■ Exercise instructions ■
Search the records for the string "veya". Copy each line where it occurs.
= = = = = = =
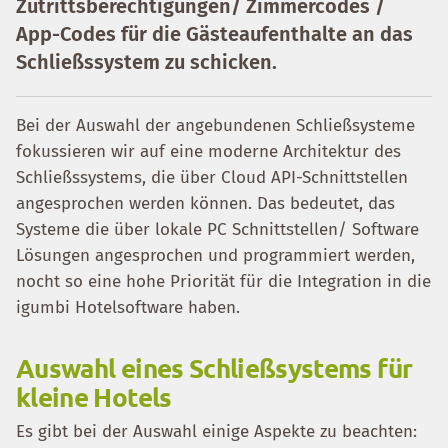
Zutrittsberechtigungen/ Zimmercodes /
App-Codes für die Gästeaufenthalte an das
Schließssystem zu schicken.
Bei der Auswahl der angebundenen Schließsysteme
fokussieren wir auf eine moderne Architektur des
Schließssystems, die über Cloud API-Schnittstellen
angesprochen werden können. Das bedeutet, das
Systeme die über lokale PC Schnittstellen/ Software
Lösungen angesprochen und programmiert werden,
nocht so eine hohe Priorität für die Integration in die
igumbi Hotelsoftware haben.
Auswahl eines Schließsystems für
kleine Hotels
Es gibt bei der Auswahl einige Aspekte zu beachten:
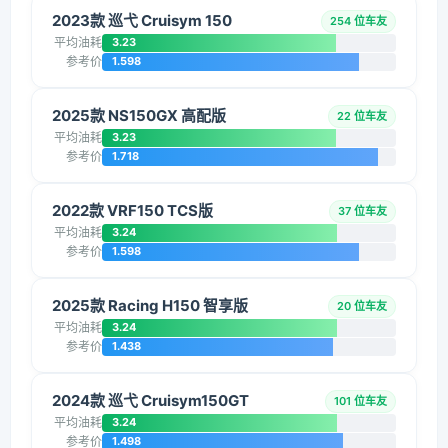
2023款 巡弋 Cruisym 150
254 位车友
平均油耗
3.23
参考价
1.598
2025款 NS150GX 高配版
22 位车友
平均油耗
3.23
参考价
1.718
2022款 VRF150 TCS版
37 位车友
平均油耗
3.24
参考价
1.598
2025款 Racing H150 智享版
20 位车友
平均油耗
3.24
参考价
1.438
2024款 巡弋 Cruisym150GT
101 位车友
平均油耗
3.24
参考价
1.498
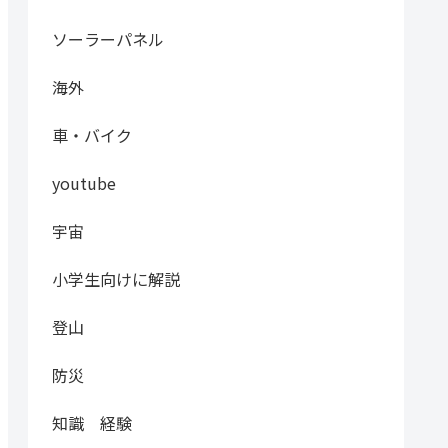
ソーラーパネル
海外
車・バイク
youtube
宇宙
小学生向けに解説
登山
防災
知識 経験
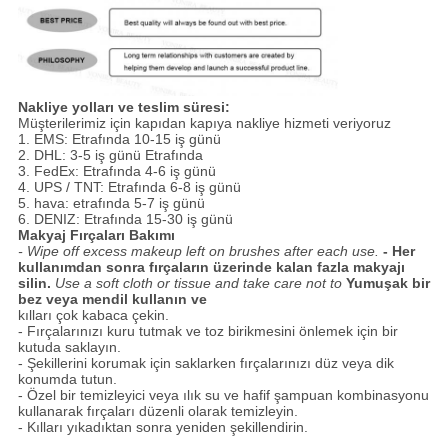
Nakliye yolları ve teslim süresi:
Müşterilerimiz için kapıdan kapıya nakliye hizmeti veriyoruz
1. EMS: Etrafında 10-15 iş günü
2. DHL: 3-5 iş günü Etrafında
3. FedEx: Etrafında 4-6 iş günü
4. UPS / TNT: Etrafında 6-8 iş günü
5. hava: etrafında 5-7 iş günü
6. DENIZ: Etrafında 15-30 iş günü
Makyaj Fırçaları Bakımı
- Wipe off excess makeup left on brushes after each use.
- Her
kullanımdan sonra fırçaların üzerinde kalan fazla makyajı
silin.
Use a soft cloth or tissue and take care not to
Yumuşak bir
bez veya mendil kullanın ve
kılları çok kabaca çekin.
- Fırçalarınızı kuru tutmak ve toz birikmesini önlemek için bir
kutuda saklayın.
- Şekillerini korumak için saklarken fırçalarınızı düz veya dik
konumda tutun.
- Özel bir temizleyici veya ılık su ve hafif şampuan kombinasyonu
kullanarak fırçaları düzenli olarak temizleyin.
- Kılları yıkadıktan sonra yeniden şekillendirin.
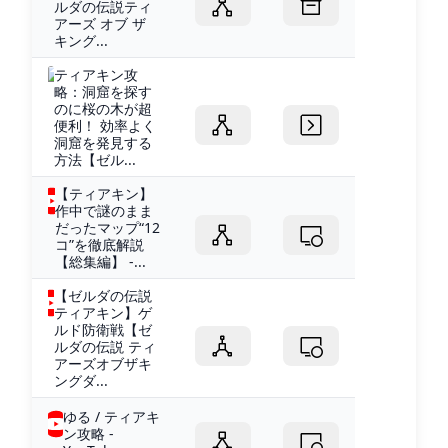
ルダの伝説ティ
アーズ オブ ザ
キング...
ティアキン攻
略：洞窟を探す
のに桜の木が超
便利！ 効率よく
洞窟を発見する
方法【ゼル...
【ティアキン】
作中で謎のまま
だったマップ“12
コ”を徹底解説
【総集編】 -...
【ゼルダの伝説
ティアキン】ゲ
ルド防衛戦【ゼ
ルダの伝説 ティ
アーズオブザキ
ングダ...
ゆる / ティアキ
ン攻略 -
= = = = = = =
■ Solution below ■
bez veya mendil kullanın ve
- Şekillerini korumak için saklarken fırçalarınızı düz veya dik
- Özel bir temizleyici veya ılık su ve hafif şampuan kombinasyonu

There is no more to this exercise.